*** Opening of INFORMATION GIVEN ***
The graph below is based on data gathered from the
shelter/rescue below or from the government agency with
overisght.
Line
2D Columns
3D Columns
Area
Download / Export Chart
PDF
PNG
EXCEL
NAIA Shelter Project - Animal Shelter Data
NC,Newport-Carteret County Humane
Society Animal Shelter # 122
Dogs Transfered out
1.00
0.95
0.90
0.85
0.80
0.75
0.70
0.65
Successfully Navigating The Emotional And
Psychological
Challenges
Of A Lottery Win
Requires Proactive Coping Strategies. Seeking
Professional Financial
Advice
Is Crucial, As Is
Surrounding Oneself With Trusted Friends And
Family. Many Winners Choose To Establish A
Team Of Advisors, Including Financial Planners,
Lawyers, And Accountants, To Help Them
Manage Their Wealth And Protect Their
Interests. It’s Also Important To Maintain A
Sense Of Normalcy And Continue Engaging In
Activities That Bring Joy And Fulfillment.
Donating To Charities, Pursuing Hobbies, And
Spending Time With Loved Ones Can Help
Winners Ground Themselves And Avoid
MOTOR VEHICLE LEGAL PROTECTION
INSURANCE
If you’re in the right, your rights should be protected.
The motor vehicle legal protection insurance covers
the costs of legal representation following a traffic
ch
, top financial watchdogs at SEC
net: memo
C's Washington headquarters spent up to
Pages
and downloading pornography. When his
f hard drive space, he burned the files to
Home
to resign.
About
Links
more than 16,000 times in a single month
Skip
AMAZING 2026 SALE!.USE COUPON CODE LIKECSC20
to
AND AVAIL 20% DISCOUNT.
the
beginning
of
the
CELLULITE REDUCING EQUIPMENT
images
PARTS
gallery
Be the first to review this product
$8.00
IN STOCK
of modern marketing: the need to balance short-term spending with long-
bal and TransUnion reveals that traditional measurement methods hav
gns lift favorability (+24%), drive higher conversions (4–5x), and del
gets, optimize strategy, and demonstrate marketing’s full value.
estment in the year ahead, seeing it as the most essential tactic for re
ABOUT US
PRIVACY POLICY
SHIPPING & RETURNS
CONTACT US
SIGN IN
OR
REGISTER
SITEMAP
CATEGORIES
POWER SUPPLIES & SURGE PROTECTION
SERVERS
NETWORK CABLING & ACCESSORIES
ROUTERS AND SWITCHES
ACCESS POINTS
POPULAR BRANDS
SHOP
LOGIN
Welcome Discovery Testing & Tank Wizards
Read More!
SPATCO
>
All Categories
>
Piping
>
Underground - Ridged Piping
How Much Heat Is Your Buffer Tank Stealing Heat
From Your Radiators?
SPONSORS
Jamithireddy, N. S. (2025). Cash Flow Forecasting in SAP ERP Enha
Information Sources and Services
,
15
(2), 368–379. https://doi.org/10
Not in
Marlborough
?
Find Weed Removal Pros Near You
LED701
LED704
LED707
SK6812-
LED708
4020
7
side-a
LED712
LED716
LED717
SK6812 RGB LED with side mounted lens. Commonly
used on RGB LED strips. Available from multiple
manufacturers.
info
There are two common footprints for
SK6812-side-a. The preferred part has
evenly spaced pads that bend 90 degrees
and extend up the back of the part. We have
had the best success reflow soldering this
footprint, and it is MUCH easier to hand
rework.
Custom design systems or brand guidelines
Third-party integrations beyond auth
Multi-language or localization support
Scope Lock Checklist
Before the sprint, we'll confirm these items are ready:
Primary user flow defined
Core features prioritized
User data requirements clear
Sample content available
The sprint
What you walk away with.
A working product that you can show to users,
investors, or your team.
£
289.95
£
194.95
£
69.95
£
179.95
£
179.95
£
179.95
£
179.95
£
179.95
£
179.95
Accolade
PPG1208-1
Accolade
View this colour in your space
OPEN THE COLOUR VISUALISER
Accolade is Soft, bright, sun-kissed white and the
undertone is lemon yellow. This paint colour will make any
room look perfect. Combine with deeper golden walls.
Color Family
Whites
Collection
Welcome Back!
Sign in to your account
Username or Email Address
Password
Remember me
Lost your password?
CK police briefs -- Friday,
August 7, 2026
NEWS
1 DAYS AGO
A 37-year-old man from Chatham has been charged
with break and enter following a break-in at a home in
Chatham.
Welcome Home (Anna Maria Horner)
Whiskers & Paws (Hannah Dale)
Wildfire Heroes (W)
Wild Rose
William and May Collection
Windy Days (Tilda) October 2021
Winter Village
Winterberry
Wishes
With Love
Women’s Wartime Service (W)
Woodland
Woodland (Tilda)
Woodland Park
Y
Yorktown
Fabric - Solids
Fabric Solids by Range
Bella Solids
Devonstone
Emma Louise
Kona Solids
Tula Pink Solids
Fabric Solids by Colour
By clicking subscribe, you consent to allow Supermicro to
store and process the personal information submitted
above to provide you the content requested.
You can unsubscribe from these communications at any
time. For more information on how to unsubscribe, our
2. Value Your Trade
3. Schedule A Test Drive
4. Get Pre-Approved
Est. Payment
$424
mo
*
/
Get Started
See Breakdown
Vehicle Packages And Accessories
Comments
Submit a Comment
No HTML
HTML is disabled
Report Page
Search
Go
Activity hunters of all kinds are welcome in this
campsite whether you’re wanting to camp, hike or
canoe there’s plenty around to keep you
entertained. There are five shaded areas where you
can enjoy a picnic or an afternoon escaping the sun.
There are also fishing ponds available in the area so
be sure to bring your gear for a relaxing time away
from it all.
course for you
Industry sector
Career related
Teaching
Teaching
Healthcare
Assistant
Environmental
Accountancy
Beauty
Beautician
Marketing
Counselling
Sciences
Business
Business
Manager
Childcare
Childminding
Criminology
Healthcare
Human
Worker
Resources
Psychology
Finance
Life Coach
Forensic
*** Close of INFORMATION GIVEN ***
◆ ASSIGNMENT: Which lines hold the word "Tank"? Copy each of them from the records.

◆ TASK OUTPUT:
Welcome Discovery Testing & Tank Wizards
How Much Heat Is Your Buffer Tank Stealing Heat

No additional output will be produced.